As with the controversy in GULLIVER’S TRAVELS over how to crack open an egg, there are two opposing schools in the matter of how to grill a steak: those who salt it before cooking and those who salt it afterwards.
WHEN YOU GRILL A STEAK, naturally you salt it. But when? Before putting the meat on the grill? During cooking? Just before eating it?
Cooks are naturally inclined to respond on the basis of their own experience, but sometimes this is insufficient. As Oscar Wilde remarked, experience is the sum of all our past errors; as long as errors are not recognized, they remain alternative truths. Therefore it helps to conduct experiments in which the various parameters are controlled—the only way to cut to the heart of things, meat among them.
Some argue that introducing salt beforehand gives it time to penetrate, so that the meat is seasoned, if not quite all the way through, then at least much of the way. Others are equally convinced that salting meat before cooking causes its juices to be drawn out by osmosis. Meat is composed of cells—muscle fibers—that contain water, proteins, and all the other molecules necessary to cellular life. If the meat is placed in contact with salt at the outset, the naysayers claim, then the fact that the concentration of water in the meat is greater than in the surrounding layer of salt means that the water will osmotically migrate toward the salt, drying out the meat.
But that is not all. Not only would the meat gradually lose its juices, but during the course of their escape it would be partly boiled in them, instead of being grilled, so that it would not brown properly. It would also lose tenderness, which depends on the concentration of water in food. Some participants in the seminar on molecular gastronomy that I have been conducting in Paris for several years have mentioned a harmful effect on the internal color of the meat, noting that the juice that comes out from the meat is made up largely of blood (along with intracellular water). However, advocates of the water loss theory sometimes forget that muscle fibers are sheathed in a supporting tissue known as collagen.
The structure of different cuts of meat (beef ribs, beefsteak, pork chops, and so on) is so varied that the question must be refined. Let’s consider two simple and useful examples, a thin piece of red meat such as steak and the white meat of a fowl, and measure three things: the rate at which the salted meat discharges (“sweats”) water, the amount of weight lost, and the residual amount of salt in the meat.
Coating, Sprinkling, and Sweating
Let’s begin by considering the first question: How much juice comes out of the meat in the presence of salt? Drench pieces of red and white meat in table salt and let them sit, weighing them at regular intervals. The results probably will vary depending on the meat selected, which may have been cut along the axis of the fibers (with the grain), perpendicularly (against the grain), or diagonally (across the grain). Naturally, water will drain out more readily if the fibers have been opened up. In the case of the red meat, the type of steak matters, too. For example, a rib steak ought to lose more than a flank steak.

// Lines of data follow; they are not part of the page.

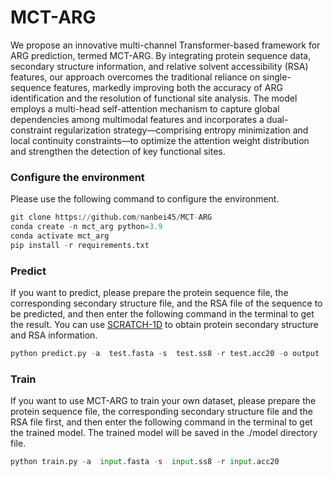 # MCT-ARG
We propose an innovative multi-channel Transformer-based framework for ARG prediction, termed MCT-ARG. By integrating protein sequence data, secondary structure information, and relative solvent accessibility (RSA) features, our approach overcomes the traditional reliance on single-sequence features, markedly improving both the accuracy of ARG identification and the resolution of functional site analysis. The model employs a multi-head self-attention mechanism to capture global dependencies among multimodal features and incorporates a dual-constraint regularization strategy—comprising entropy minimization and local continuity constraints—to optimize the attention weight distribution and strengthen the detection of key functional sites.

### Configure the environment
Please use the following command to configure the environment.
```python
git clone https://github.com/nanbei45/MCT-ARG
conda create -n mct_arg python=3.9
conda activate mct_arg
pip install -r requirements.txt
```
### Predict
If you want to predict, please prepare the protein sequence file, the corresponding secondary structure file, and the RSA file of the sequence to be predicted, and then enter the following command in the terminal to get the result. You can use [SCRATCH-1D](http://www.nohup.cc/article/84/) to obtain protein secondary structure and RSA information.
```python
python predict.py -a  test.fasta -s  test.ss8 -r test.acc20 -o output
```
### Train
If you want to use MCT-ARG to train your own dataset, please prepare the protein sequence file, the corresponding secondary structure file and the RSA file first, and then enter the following command in the terminal to get the trained model. The trained model will be saved in the ./model directory file.

```Python
python train.py -a  input.fasta -s  input.ss8 -r input.acc20
```

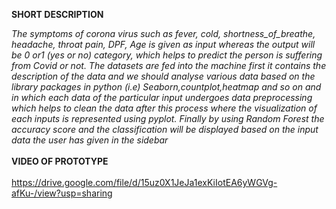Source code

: 
<b>SHORT DESCRIPTION</b>
<br>

<i>The symptoms of corona virus such as fever, cold,  shortness_of_breathe, headache, throat pain, DPF, Age is given as input whereas the output will be 0 or1 (yes or no) category, which helps to predict the person is suffering from Covid or not.
The datasets are fed into the machine first it contains the description of the data and we should analyse various data based on the library packages in python (i.e) Seaborn,countplot,heatmap and so on and in which each data of the particular input undergoes data preprocessing which helps to clean the data after this process where the visualization of each inputs is represented using pyplot. Finally by using Random Forest the accuracy score and the classification will be displayed based on the input data the user has given in the sidebar
</i>
<br>
<br>
<b>VIDEO OF PROTOTYPE</b>
<br>
<br>
<a>https://drive.google.com/file/d/15uz0X1JeJa1exKiIotEA6yWGVg-afKu-/view?usp=sharing</a>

With flank steak we find that the discharge of water is very slow, whereas white meat such as chicken loses 1% of its weight in the first thirty minutes after salting. Of course, what happens to salted meats left to sit at room temperature is very different from what occurs during cooking, but the results are plain enough: There is no disgorging of liquid, even though the meat has been coated with salt. In the case of actual cooking, when one would season it with only a small amount of salt, the purging action would be weaker still. Thus it appears that salt has no notable effect—a provisional but nonetheless probable conclusion. You can salt your flank steak when you like, without fear of its drying out.
Turning to the second question, whether the salt penetrates the steak during cooking, consider the experiments I have conducted in collaboration with Rolande Ollitrault of the École Supérieure de Physique et Chimie in Paris and Marie-Paule Pardo and Éric Trochon of the École Supérieure de Cuisine Française. We salted the same cut of meat before and after cooking, measuring the loss of juice and, most importantly, analyzing the pieces of cooked meat with a scanning electron microscope and a device for detecting chemical elements by means of X-rays.
X-ray analysis reveals the presence of various chemical elements (notably sodium and chlorine in the case of kitchen salt), making it possible to determine whether the salt diffuses through the meat. Again, the answer is clear: Rather than penetrating to the center, it actually passes out of the meat during cooking. On the other hand, when a piece of meat that has been trimmed of fat is placed on the grill, a very small amount of metal is observed to enter the outer layer of the meat.
The nature of meats is so varied that the more subtle effects of preparation and cooking may make themselves felt only insofar as they suit our desires and answer to our illusions. “Nature,” in the sybilline words of Leonardo da Vinci (anticipating Hamlet), “is full of infinite reasons that were never in experience.” This does not mean that experimentation must be abandoned. It means that experiments must be carefully designed so that the fire of truth may be discovered beneath the smoke of subjective experience and individual opinion.